ASL loss widens despite topline uptick

BUSINESS REPORTER

African Sun Limited (ASL)’s, a publicly traded hospitality group, reported a wider loss of US$2.17m in the six months to June this year, largely as a result of higher taxes, loss from sale of property, discontinued operations loss and non-recurring costs, Business Times can report.

The loss was US$1.81m in the prior comparative period.

The widened loss was incurred despite generating a revenue of US$25.58m in the period under review, a 14% uptick from US$22.36m reported in the prior comparative period.

The improved topline was driven by firmer average daily rates (“ADR”) at US$112, an increase of 9% from US$103 during the comparable period.

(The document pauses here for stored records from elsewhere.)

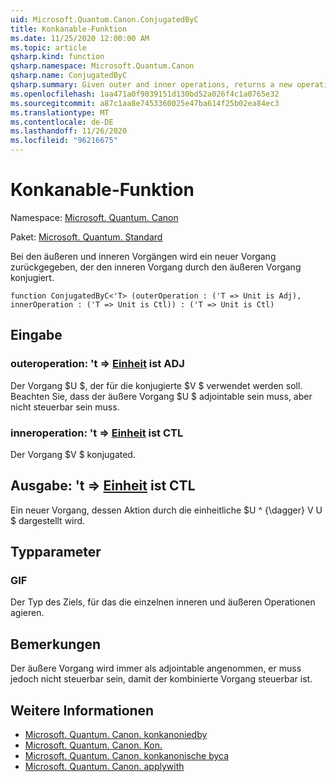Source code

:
 ```yaml
---
uid: Microsoft.Quantum.Canon.ConjugatedByC
title: Konkanable-Funktion
ms.date: 11/25/2020 12:00:00 AM
ms.topic: article
qsharp.kind: function
qsharp.namespace: Microsoft.Quantum.Canon
qsharp.name: ConjugatedByC
qsharp.summary: Given outer and inner operations, returns a new operation that conjugates the inner operation by the outer operation.
ms.openlocfilehash: 1aa471a0f9039151d130bd52a026f4c1a0765e32
ms.sourcegitcommit: a87c1aa8e7453360025e47ba614f25b02ea84ec3
ms.translationtype: MT
ms.contentlocale: de-DE
ms.lasthandoff: 11/26/2020
ms.locfileid: "96216675"
---
```

# <a name="conjugatedbyc-function"></a>Konkanable-Funktion

Namespace: [Microsoft. Quantum. Canon](xref:Microsoft.Quantum.Canon)

Paket: [Microsoft. Quantum. Standard](https://nuget.org/packages/Microsoft.Quantum.Standard)


Bei den äußeren und inneren Vorgängen wird ein neuer Vorgang zurückgegeben, der den inneren Vorgang durch den äußeren Vorgang konjugiert.

```qsharp
function ConjugatedByC<'T> (outerOperation : ('T => Unit is Adj), innerOperation : ('T => Unit is Ctl)) : ('T => Unit is Ctl)
```


## <a name="input"></a>Eingabe

### <a name="outeroperation--t--unit--is-adj"></a>outeroperation: 't => [Einheit](xref:microsoft.quantum.lang-ref.unit)  ist ADJ

Der Vorgang $U $, der für die konjugierte $V $ verwendet werden soll. Beachten Sie, dass der äußere Vorgang $U $ adjointable sein muss, aber nicht steuerbar sein muss.


### <a name="inneroperation--t--unit--is-ctl"></a>inneroperation: 't => [Einheit](xref:microsoft.quantum.lang-ref.unit)  ist CTL

Der Vorgang $V $ konjugated.



## <a name="output--t--unit--is-ctl"></a>Ausgabe: 't => [Einheit](xref:microsoft.quantum.lang-ref.unit)  ist CTL

Ein neuer Vorgang, dessen Aktion durch die einheitliche $U ^ {\dagger} V U $ dargestellt wird.

## <a name="type-parameters"></a>Typparameter

### <a name="t"></a>GIF

Der Typ des Ziels, für das die einzelnen inneren und äußeren Operationen agieren.

## <a name="remarks"></a>Bemerkungen

Der äußere Vorgang wird immer als adjointable angenommen, er muss jedoch nicht steuerbar sein, damit der kombinierte Vorgang steuerbar ist.

## <a name="see-also"></a>Weitere Informationen

- [Microsoft. Quantum. Canon. konkanoniedby](xref:Microsoft.Quantum.Canon.ConjugatedBy)
- [Microsoft. Quantum. Canon. Kon.](xref:Microsoft.Quantum.Canon.ConjugatedByA)
- [Microsoft. Quantum. Canon. konkanonische byca](xref:Microsoft.Quantum.Canon.ConjugatedByCA)
- [Microsoft. Quantum. Canon. applywith](xref:Microsoft.Quantum.Canon.ApplyWith)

“During the period under review, the group performance showed improvements in revenue and operating profit. However, a loss after tax of US$2.17m during six months ended June 30, 2024, from US$1.81m was recorded during the comparative period in 2023, largely driven by non-recurring costs. The group recorded a loss after tax for the period of US$2.17m, despite improved topline largely due to higher taxes, loss from sale of property of US$0.27m, discontinued operations loss of US$0.35m and non-recurring costs of US$0.60m,” ASL board chairman, Lloyd Mhishi, said.

Hotel occupancy performance was also positive, closing the half year at 50%, a four percentage points increase compared to the SPLY.

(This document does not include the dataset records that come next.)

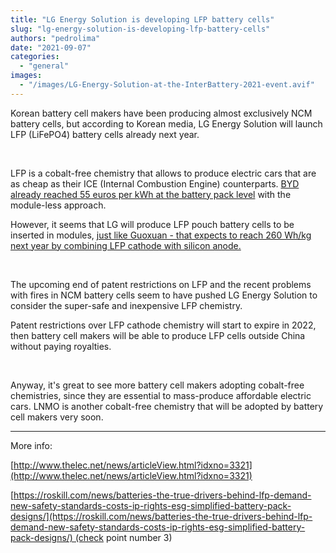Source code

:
 ```yaml
---
title: "LG Energy Solution is developing LFP battery cells"
slug: "lg-energy-solution-is-developing-lfp-battery-cells"
authors: "pedrolima"
date: "2021-09-07"
categories: 
  - "general"
images: 
  - "/images/LG-Energy-Solution-at-the-InterBattery-2021-event.avif"
---
```


Korean battery cell makers have been producing almost exclusively NCM battery cells, but according to Korean media, LG Energy Solution will launch LFP (LiFePO4) battery cells already next year.

 

LFP is a cobalt-free chemistry that allows to produce electric cars that are as cheap as their ICE (Internal Combustion Engine) counterparts. [BYD already reached 55 euros per kWh at the battery pack level](/2021/08/10/this-is-why-byd-blade-battery-is-ahead-of-competition/) with the module-less approach.

However, it seems that LG will produce LFP pouch battery cells to be inserted in modules, [just like Guoxuan - that expects to reach 260 Wh/kg next year by combining LFP cathode with silicon anode.](/2021/01/10/guoxuan-unveils-a-cobalt-free-lfp-pouch-battery-cell-with-212-wh-kg/)

 

The upcoming end of patent restrictions on LFP and the recent problems with fires in NCM battery cells seem to have pushed LG Energy Solution to consider the super-safe and inexpensive LFP chemistry.

Patent restrictions over LFP cathode chemistry will start to expire in 2022, then battery cell makers will be able to produce LFP cells outside China without paying royalties.

 

Anyway, it's great to see more battery cell makers adopting cobalt-free chemistries, since they are essential to mass-produce affordable electric cars. LNMO is another cobalt-free chemistry that will be adopted by battery cell makers very soon.

---

More info:

[http://www.thelec.net/news/articleView.html?idxno=3321](http://www.thelec.net/news/articleView.html?idxno=3321)

[https://roskill.com/news/batteries-the-true-drivers-behind-lfp-demand-new-safety-standards-costs-ip-rights-esg-simplified-battery-pack-designs/](https://roskill.com/news/batteries-the-true-drivers-behind-lfp-demand-new-safety-standards-costs-ip-rights-esg-simplified-battery-pack-designs/) (check point number 3)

Real Estate’s contribution increased during the period to 6% from 2%, generating an incremental revenue of US$1.28m coming from residential stand sales while the group’s operating expenses, excluding depreciation, at US$14.09m, increased by 1% compared to SPLY despite the inflationary pressures experienced in the first quarter of the year.

Mhishi said ASL managed to contain the overheads amid high risk of price distortions after the introduction of the new currency through constant monitoring of costs and improved procurement processes.

Earnings before interest, tax, depreciation, and amortization (EBITDA) at US$2.54m, was 2% higher than SPLY, owing to improved topline numbers performance.

The group maintained a strong liquidity position, with a cash and cash equivalents balance of US$10.56m at the end of the period under review, generating US$2.37m from operations during the period, a significant recovery from the US$1.13m utilised in the comparable period.

He said targeted refurbishments progressed well during the period under review, with the completion of the Hwange Safari Lodge public areas and a soft refurbishment on the executive and presidential suites at the Monomotapa Hotel ahead of the SADC summit that was held in August.

“This strategic capital allocation is aimed at positioning the group to grow market share while delivering an upliftment in hospitality experience for our guests. To expedite the refurbishment of several key hotels in our portfolio, the board resolved to complement capital raising initiatives by selling selected assets that are considered not core to the group’s future positioning.